**Description of the task:**
Select every line in the records below that contains the string "высоты", and copy each such line in full.

**Recorded data:**
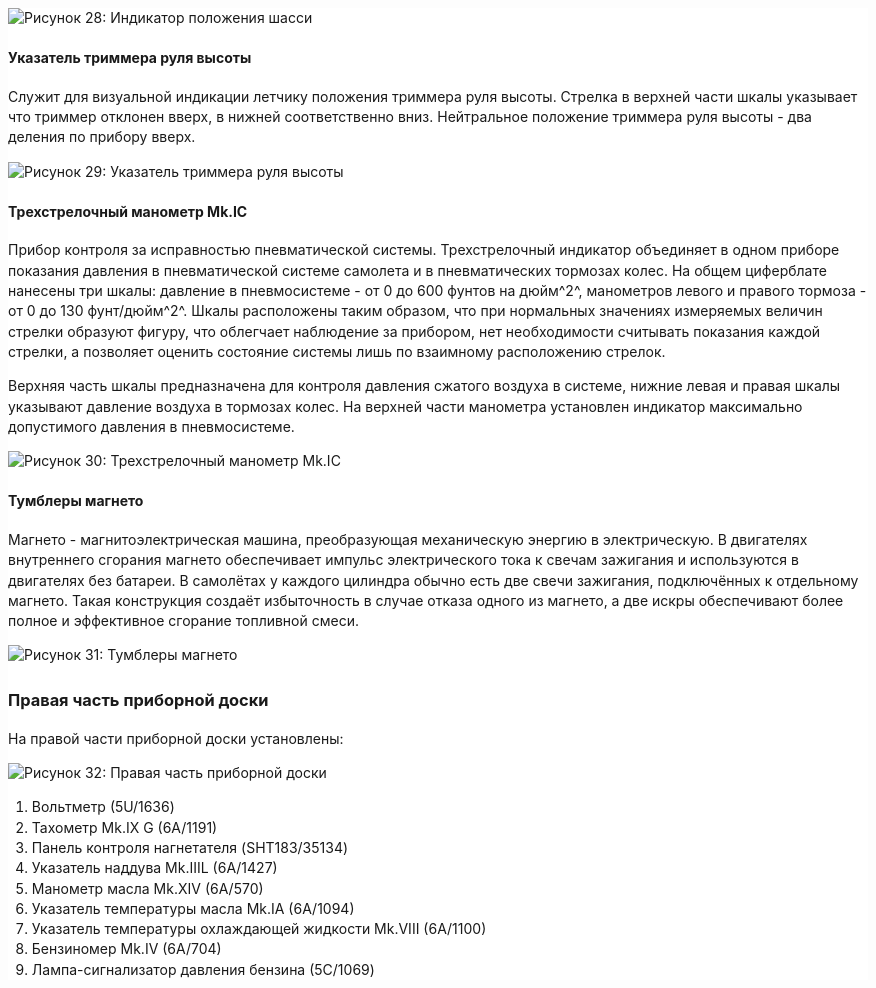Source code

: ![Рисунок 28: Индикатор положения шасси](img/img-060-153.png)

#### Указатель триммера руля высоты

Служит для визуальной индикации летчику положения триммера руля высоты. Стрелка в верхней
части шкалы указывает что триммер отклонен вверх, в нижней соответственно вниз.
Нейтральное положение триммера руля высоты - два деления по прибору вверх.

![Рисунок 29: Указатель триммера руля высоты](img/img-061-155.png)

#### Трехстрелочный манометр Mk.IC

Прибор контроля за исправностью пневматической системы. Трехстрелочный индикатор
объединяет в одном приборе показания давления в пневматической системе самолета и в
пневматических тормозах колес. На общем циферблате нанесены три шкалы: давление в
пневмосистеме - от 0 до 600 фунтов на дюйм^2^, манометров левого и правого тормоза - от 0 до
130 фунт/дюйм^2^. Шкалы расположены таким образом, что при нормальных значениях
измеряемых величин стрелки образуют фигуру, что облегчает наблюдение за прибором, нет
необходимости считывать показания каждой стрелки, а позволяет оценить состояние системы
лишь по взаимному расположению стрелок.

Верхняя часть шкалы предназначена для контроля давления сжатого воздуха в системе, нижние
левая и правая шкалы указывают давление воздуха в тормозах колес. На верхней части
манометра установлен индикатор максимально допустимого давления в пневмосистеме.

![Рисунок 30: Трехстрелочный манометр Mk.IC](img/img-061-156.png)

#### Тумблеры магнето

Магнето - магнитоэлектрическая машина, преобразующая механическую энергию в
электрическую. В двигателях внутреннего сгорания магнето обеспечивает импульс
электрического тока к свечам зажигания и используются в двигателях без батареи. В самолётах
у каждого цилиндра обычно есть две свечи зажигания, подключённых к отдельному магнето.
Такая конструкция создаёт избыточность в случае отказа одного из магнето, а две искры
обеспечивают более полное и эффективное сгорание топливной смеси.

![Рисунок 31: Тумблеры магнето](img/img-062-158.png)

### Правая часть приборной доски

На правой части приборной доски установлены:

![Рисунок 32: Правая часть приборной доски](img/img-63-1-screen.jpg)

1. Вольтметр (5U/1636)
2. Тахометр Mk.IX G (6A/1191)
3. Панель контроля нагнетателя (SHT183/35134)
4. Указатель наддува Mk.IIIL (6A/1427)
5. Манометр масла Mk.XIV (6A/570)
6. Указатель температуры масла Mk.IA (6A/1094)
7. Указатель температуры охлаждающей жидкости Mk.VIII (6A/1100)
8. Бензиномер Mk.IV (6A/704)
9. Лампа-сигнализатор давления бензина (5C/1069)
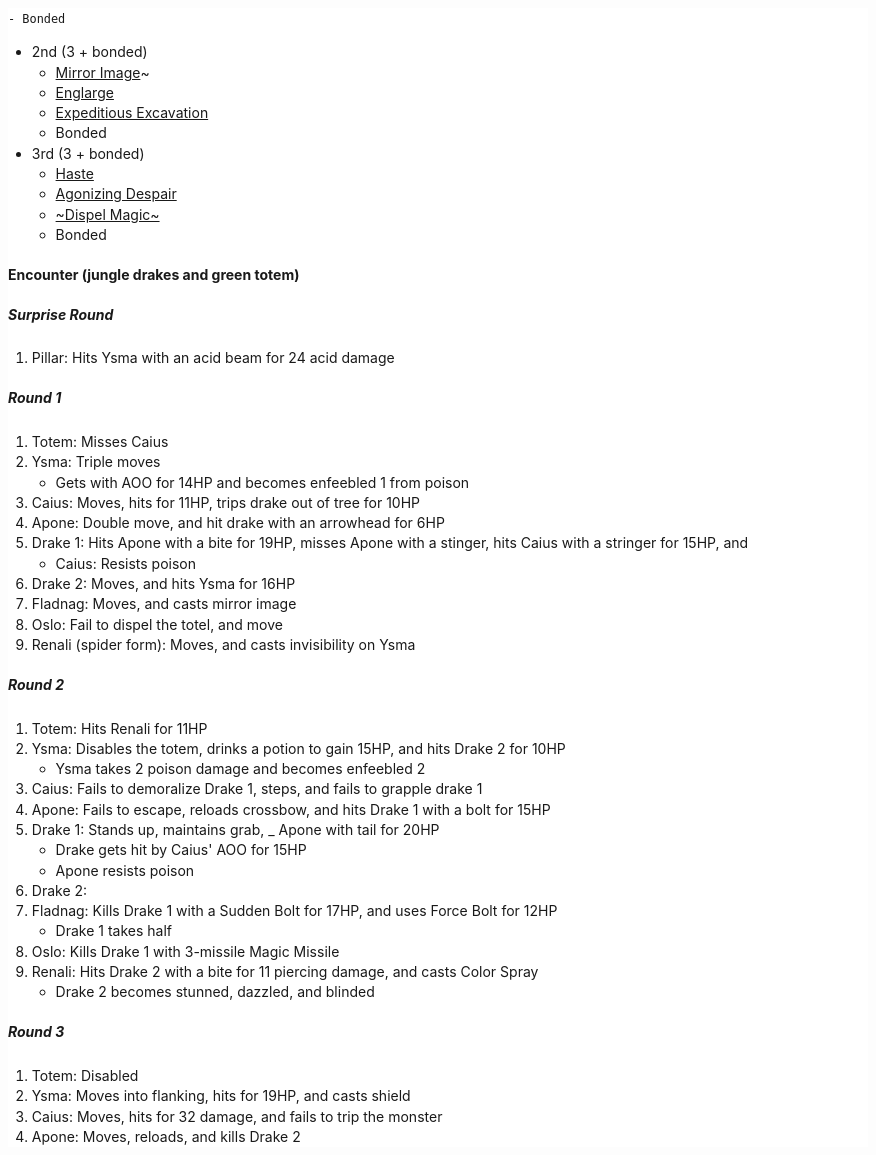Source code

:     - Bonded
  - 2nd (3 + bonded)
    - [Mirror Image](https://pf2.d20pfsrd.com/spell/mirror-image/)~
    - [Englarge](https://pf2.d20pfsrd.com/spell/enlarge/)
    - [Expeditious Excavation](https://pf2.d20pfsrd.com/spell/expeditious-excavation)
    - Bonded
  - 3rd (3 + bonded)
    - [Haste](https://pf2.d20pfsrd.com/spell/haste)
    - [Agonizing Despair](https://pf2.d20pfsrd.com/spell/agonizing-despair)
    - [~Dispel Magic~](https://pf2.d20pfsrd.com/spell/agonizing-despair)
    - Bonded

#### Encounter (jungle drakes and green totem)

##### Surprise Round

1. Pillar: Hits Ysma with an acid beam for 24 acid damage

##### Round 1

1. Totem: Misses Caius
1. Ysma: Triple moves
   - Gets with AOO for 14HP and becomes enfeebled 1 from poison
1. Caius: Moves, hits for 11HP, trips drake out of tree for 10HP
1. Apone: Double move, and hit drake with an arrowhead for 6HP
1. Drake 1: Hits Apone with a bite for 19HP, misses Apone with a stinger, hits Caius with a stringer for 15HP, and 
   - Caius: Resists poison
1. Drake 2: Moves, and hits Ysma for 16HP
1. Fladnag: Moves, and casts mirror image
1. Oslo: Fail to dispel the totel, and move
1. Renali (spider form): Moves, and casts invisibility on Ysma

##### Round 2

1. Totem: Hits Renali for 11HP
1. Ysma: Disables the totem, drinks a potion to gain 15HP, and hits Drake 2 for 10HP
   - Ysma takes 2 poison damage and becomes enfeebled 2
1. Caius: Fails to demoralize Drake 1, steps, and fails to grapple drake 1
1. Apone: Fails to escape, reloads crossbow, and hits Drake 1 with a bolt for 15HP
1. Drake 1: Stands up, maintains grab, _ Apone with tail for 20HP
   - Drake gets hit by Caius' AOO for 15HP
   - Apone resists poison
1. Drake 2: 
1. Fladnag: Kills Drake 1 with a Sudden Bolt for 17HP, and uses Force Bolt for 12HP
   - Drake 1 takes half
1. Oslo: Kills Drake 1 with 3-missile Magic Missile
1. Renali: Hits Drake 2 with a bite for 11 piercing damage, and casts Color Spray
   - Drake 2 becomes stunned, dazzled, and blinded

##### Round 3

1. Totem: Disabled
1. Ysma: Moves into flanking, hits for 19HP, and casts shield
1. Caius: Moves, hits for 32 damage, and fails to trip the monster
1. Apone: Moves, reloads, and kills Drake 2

--

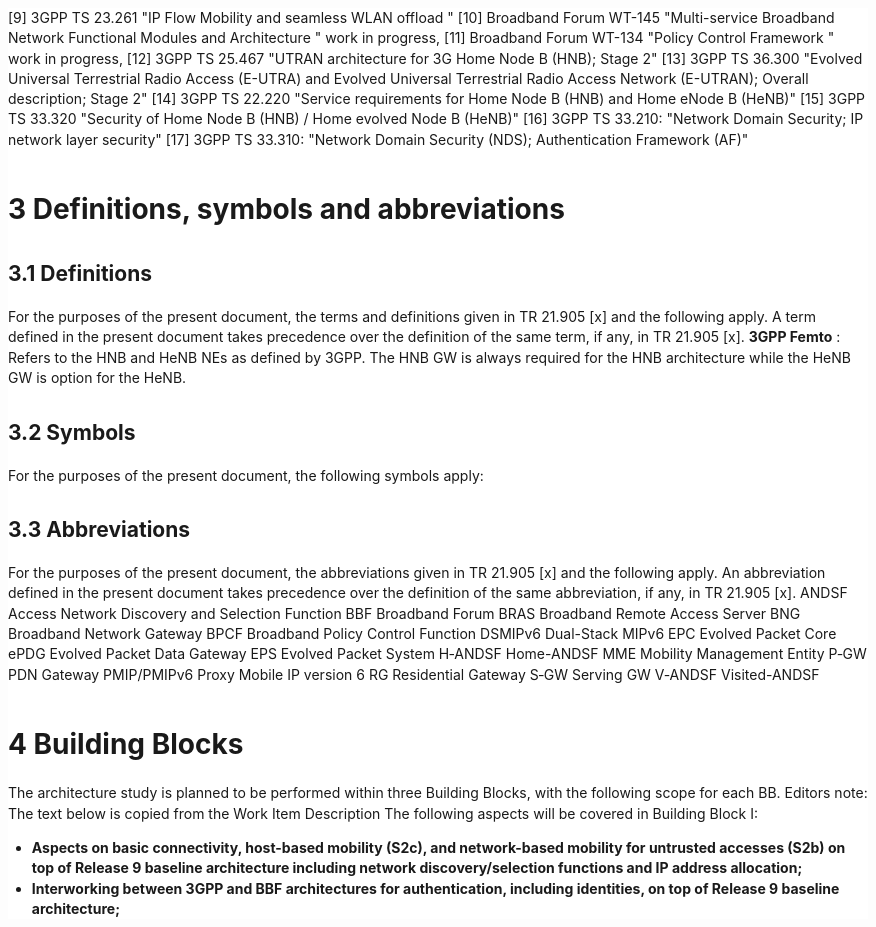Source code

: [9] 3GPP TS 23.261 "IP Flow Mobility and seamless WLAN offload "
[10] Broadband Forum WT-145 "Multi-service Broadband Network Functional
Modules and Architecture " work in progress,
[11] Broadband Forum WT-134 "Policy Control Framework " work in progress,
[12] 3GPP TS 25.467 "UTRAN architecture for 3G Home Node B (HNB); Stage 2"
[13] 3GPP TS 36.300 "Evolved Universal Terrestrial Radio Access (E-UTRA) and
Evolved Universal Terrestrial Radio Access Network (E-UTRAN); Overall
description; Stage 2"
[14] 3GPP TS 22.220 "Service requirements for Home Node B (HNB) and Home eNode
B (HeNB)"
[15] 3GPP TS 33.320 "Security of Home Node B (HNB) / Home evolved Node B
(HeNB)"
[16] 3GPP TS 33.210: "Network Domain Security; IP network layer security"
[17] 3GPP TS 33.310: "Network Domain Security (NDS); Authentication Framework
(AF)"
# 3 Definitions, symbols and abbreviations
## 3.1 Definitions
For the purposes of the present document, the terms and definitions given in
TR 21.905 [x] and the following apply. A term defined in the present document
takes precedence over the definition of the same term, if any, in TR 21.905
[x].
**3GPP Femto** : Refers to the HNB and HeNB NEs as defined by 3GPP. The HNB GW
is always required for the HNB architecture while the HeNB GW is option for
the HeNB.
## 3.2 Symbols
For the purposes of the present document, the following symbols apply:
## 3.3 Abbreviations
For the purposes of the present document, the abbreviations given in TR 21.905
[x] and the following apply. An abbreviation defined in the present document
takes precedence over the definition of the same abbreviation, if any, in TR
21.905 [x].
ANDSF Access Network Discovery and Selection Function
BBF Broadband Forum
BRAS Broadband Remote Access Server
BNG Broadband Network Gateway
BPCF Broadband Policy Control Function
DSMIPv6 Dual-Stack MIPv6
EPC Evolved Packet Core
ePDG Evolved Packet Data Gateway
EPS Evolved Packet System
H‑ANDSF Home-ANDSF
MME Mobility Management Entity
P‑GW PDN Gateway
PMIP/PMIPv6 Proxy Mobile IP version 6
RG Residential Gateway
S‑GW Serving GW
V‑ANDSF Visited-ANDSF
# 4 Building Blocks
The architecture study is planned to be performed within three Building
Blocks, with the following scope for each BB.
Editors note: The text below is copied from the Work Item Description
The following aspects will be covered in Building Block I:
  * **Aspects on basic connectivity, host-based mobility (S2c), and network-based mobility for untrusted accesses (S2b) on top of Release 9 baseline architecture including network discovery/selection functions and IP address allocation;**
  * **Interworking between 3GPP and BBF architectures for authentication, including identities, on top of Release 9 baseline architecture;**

...

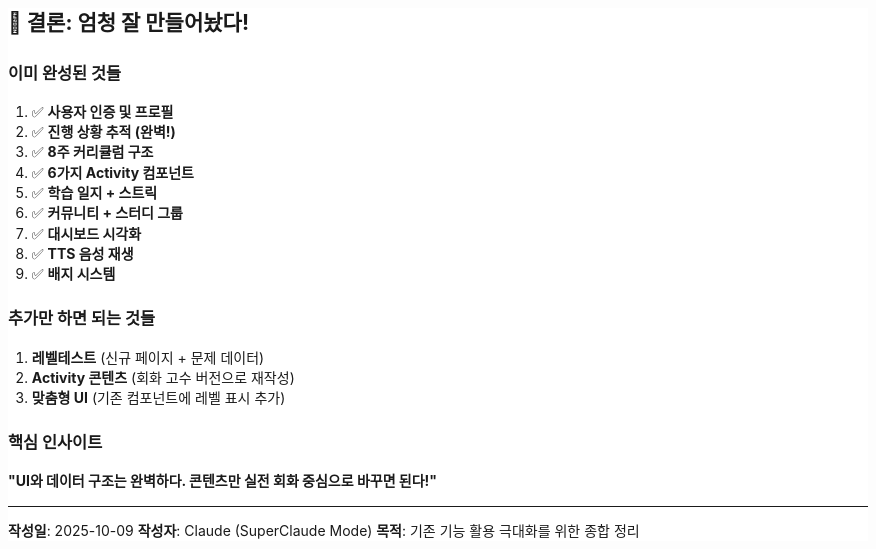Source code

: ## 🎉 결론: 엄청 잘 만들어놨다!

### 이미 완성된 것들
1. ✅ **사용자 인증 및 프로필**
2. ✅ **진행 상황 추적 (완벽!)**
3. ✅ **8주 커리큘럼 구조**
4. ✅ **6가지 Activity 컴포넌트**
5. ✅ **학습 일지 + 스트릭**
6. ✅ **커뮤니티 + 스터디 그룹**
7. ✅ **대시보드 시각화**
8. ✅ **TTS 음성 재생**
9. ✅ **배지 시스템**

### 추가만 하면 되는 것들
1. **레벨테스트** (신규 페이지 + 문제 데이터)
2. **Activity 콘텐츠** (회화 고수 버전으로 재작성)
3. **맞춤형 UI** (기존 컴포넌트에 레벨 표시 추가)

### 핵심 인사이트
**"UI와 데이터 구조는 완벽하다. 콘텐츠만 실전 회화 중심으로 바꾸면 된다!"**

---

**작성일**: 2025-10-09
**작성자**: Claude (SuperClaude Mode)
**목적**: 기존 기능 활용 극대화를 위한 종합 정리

**Written answer:**
#### Указатель триммера руля высоты
Служит для визуальной индикации летчику положения триммера руля высоты. Стрелка в верхней
Нейтральное положение триммера руля высоты - два деления по прибору вверх.
![Рисунок 29: Указатель триммера руля высоты](img/img-061-155.png)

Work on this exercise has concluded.